To me, honor as an ethical term carries more positive than negative associations. When we speak of an honorable person, we think approvingly of an honest and trustworthy individual who is able to follow his/her convictions and act with integrity. In this way, honor and integrity function as moral virtues. “He is a man of honor and therefore will keep his word.”

In one of the few sustained book-length works on the topic, Honor, anthropologist Frank Henderson Stewart argues that honor is best understood as a right to respect. This interpretation, too, has certain advantages to hunters. Ethical hunters command the respect of their fellow hunters. At the same time ethical hunters ask that society extend the same respect to them and to ethical hunting.

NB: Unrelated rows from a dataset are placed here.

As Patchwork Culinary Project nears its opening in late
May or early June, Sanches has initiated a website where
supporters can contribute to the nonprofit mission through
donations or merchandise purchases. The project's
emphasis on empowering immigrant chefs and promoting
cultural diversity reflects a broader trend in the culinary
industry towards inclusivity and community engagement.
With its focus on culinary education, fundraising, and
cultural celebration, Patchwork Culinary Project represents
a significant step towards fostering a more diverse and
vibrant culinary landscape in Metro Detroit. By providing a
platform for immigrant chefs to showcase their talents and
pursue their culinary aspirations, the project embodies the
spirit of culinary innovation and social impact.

I believe it makes sense to examine the ideals of respect and honor in the traditional terms of sportsmanship. Sportsmen do not take advantage of the animal—rather they give it. Fair chase is all about giving every possible advantage to the animal within the limits of the hunter’s own individual abilities and skill level. Novice hunters begin on a more level playing field than experts. Experts accordingly limit their advantage over the game with ever more restrictive techniques, including stricter rules, less efficient technologies and voluntary restraint. Advanced deer hunters may forego the gun for a bow, impose antler restrictions, and hunt only by stalking their prey on the ground rather than using a tree stand. Each of these voluntary, self-imposed choices confer advantage to the animal while removing advantages from the hunter.

These voluntary choices are born of respect for the game animal, but they are also in an important sense born out of respect for the hunt itself. Hunting does not take place in a cultural vacuum, but instead occurs within an ongoing historical tradition that identifies the moral bounds of honorable and ethical hunting.

Fair chase is sportsmanship, therefore, in an important sense. Honorable fair chase hunting is hunting with honor, but fair chase hunting is also deserving of honor—that is, the honorable fair chase hunter is someone who has earned the right to society’s respect.

I believe this is the image of hunting that Orion - The Hunter’s Institute wants to communicate and promote. We should embrace the fact that ethical hunters deserve respect.

We also should acknowledge ethical hunters deserve a kind of “deference to high rank.” After all, the ethical hunter who holds to a high standard of fair chase is truly elite, in the best sense of the word.

Ethical hunters are worthy of our respect and deference. In the same way we defer to skill and knowledge in other contexts—dentists and doctors come to mind—we should hold up the example of good hunters as models to follow. We can and should defer to the experience of skilled hunters, and we should hold their hunting knowledge in the high esteem it deserves.

But to be absolutely clear: elite hunting is not simply about having superior knowledge or the most refined technique. Most importantly, the term elite refers to moral character. Derek the grebe shooter was hardly elite in terms of knowledge or technique—after all, he sluiced a grebe on the water. But he stands above other hunters in his ethics and character. He made a mistake, admitted his error, and accepted the consequences of his actions. Derek, too, is an elite hunter—an ethically elite hunter who has learned from his past mistakes, and this makes him a better hunter in the long run.

Orion strives to make better hunters. No hunter is perfect, but every hunter can strive to improve. In this way, Orion the Hunter’s Institute can promote a vision of admittedly elite hunting, and of elite hunters. Why wouldn’t we? Elite hunters, that is to say, who honor the hunt by hunting with honor.